Interestingly, central banks tend to cut policy rates in response to spending-based adjustments, whereas they typically raise interest rates in response to tax-based adjustments, because there can be inflationary consequences. I think that's an important insight: Fiscal consolidations that focus on cutting spending tend to be more successful and lead to better growth outcomes than revenue-based ones. 

Typically, when it comes to tax increases, the best way to do that is to raise taxes on broad bases rather than focusing on very narrow tax bases to improve the fiscal outlook. 

How does the structure of UK debt affect borrowing costs?

The UK stands out relative to other countries for having a large share of inflation-linked debt. Given high inflation, that’s been an unfavorable characteristic of the debt structure recently. 

The ownership structure of gilts has also changed in recent decades. The proportion of debt held by domestic pension and insurance companies has declined significantly, and the share held by foreign investors has risen.

The Office for Budget Responsibility (OBR) has argued that overseas investors are less likely to have a structural desire for sterling assets, and so small shifts in the outlook can lead to relatively large shifts in gilt holdings and amplify volatility. So I think these shifts in the ownership structure of gilts have been an important part of the challenge that the UK has faced in recent years.

Ten-year gilt yields are the highest in the G7. Why are they so high?

First of all, you have to distinguish between the rate expectations component of long-term yields and the term premium (the risk premium that investors demand on top of expected short-term rates). When you look at the UK, not only are ten-year yields the highest across advanced economies, but the term premium component is also the highest.

We estimated a model to try to explain why the term premium is so high. Usually, variables like the unemployment rate, public debt, inflation volatility, and also a measure of the global term premium help to explain the ups and downs of the UK term premium over the last 25 years. But you also see that the UK term premium, particularly over the last year or so, has risen quite a bit more sharply than implied by the model. 

So there's an unexplained part which accounts for almost 100 basis points in this model, which corresponds to how much we think markets are over-penalizing gilt yields given the fundamentals of the UK economy. 

Our view is that we will get a contractionary budget in November coupled with some improvement in inflation in the coming months, and therefore more Bank of England cuts. We expect that to be a catalyst for long-term gilt yields to continue to decline. 

What factors are in the UK’s favor?

The first is that the UK has strong fiscal institutions—in particular the OBR scores very well compared to fiscal institutions in other countries.
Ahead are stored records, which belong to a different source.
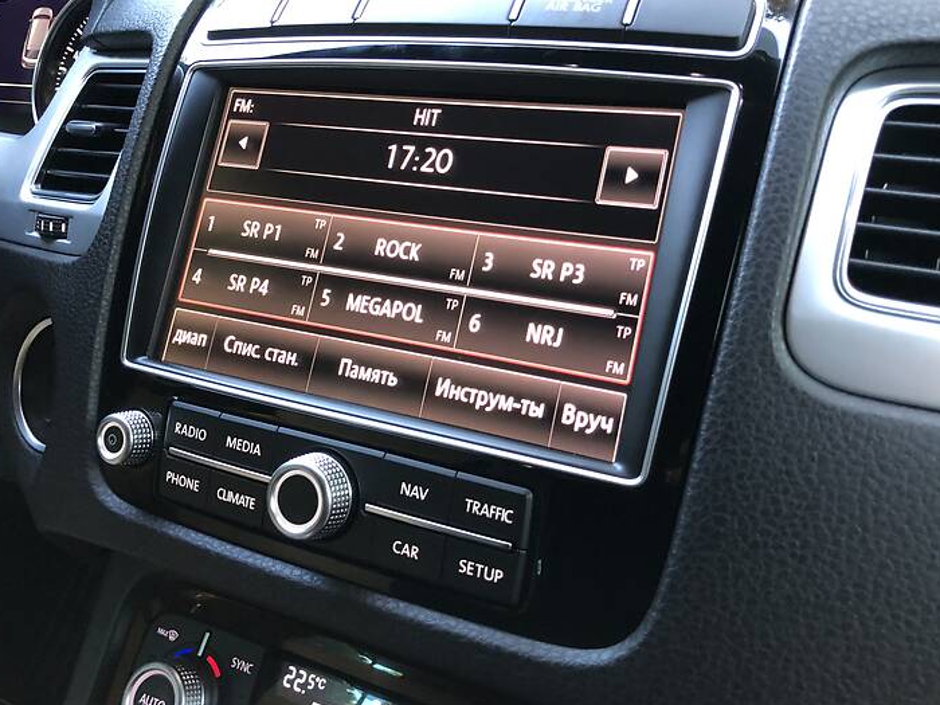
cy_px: 316
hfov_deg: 56.8
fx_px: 869
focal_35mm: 32
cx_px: 475
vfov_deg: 44.1
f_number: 1.8
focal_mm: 4
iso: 100
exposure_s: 1/9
It’s very independent, it has an important role to play, and there's a lot of evidence that fiscal institutions like this help to achieve better fiscal outcomes. 

The second is the UK’s track record of fiscal consolidation. When debt goes up, the government tends to adjust the primary balance. You don't see that in all countries—in France, for example, that stabilizing response is much weaker. 
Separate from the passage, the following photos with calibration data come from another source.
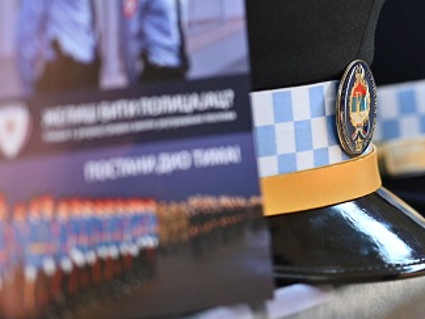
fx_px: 3929
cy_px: 121
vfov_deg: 4.6
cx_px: 371
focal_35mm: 320
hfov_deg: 6.2
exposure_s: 1/500
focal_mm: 135
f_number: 2.8
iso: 1600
The third point I would mention is that the UK still has capacity to increase tax revenues. Government revenue levels in the UK are in the middle of the range compared to other countries. Revenues are higher than in the US, but significantly lower than in France or Italy. So from an economic perspective, I think there's still some room to consolidate. 

And lastly, the UK has monetary sovereignty—in contrast to France or Italy. That’s important, because the Bank of England can support the economy when the government consolidates. It’s also much easier for central banks to respond to periods of fiscal stress when they have monetary sovereignty. 

Take the example of the 2022 ‘mini-budget’, where the Bank of England quickly stepped in to stabilize the debt market. That was much quicker than the response of the European Central Bank during the Greek crisis. And that's quite natural when it's a single country and a single central bank issue rather than a monetary union.